So dacht ich's doch.

(Er gibt seinen Männern Handzeichen.)

(Sie treten aus den Schatten und versammeln sich um den Hauptmann und den am Boden Liegenden.)

ERSTE WACHE (auf den Boden blickend).

Lebt er noch?

HAUPTMANN. Wohl kaum:

Seht nur, was im Leib ihm steckt.

(Bolzen ragen aus dem Leib heraus, Spitzen als auch Schäfte.)

Von allen Seiten wurde dieser scheint's

mit Armbrustbolzen perforiert.

(Er setzt den Schaft seiner Lanze an dem leblosen Körper an.)

So helft mir, ihn herumzudrehen.

Mit bloßen Händen möcht ich diesen hier nicht greifen.

(Die beiden anderen treten hinzu und setzen ihre Lanzen an.

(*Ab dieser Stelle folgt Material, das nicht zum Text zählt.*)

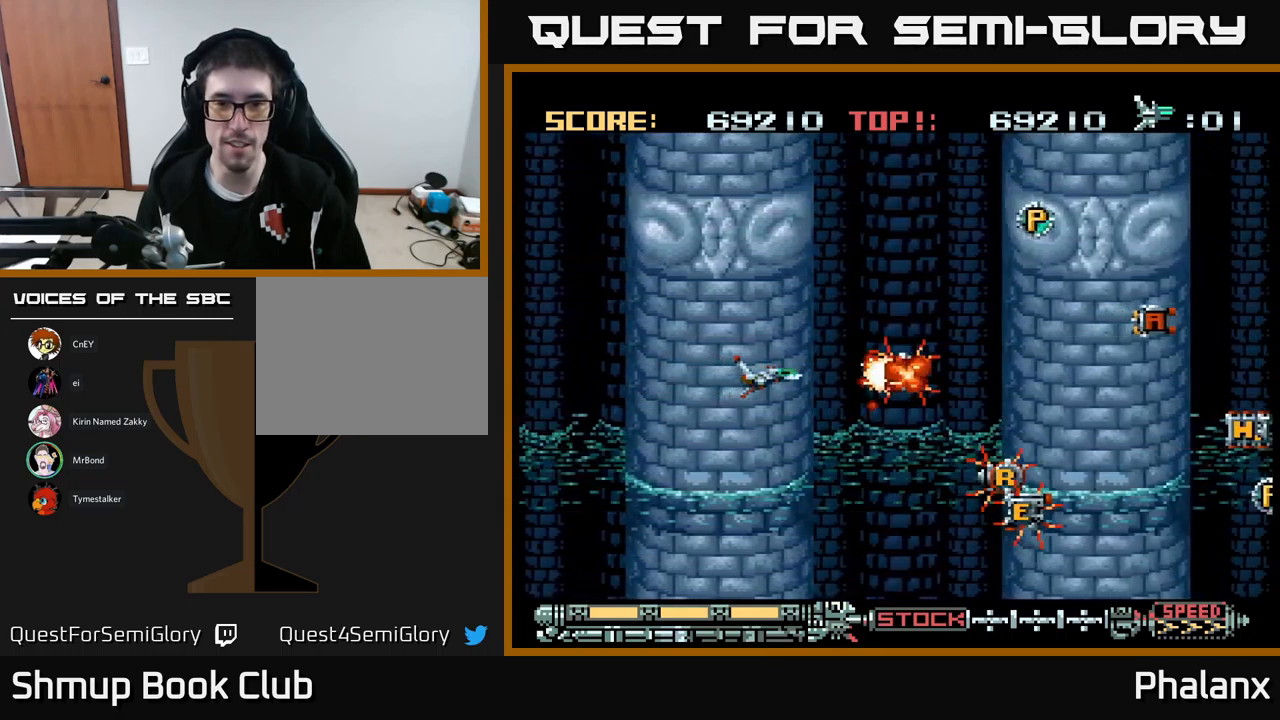
{"buttons": ["B"], "events": [[317, "DPAD_LEFT", "down"], [434, "DPAD_LEFT", "up"]]}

Gemeinsam drehen sie den leblosen Leib auf den Rücken.)

DRITTE WACHE (auf den Toten herabblickend).

Bolzen, nichts als Bolzen seh ich,

die ihm in alle Richtung ragen.

ERSTE WACHE. So scheint's, von allen Seiten

wurde dieser hier gemeuchelt,

was bedeutet ...

HAUPTMANN. Zusammen!

Wer weiß, ob nicht die Meuchler

noch immer in den Ecken hocken

und sich dort verstecken

mit frischen Bolzen, schussbereit?

(Sie stellen sich mit geübter Disziplin Rücken an Rücken, die Lanzen nach vorne gerichtet.)

ERSTE WACHE (mit zusammengekniffenen Augen).

Nichts seh ich in Ecken kauern,

das uns hier erschießen könnte.

ZWEITE WACHE (ebenfalls die Umgebung absuchend).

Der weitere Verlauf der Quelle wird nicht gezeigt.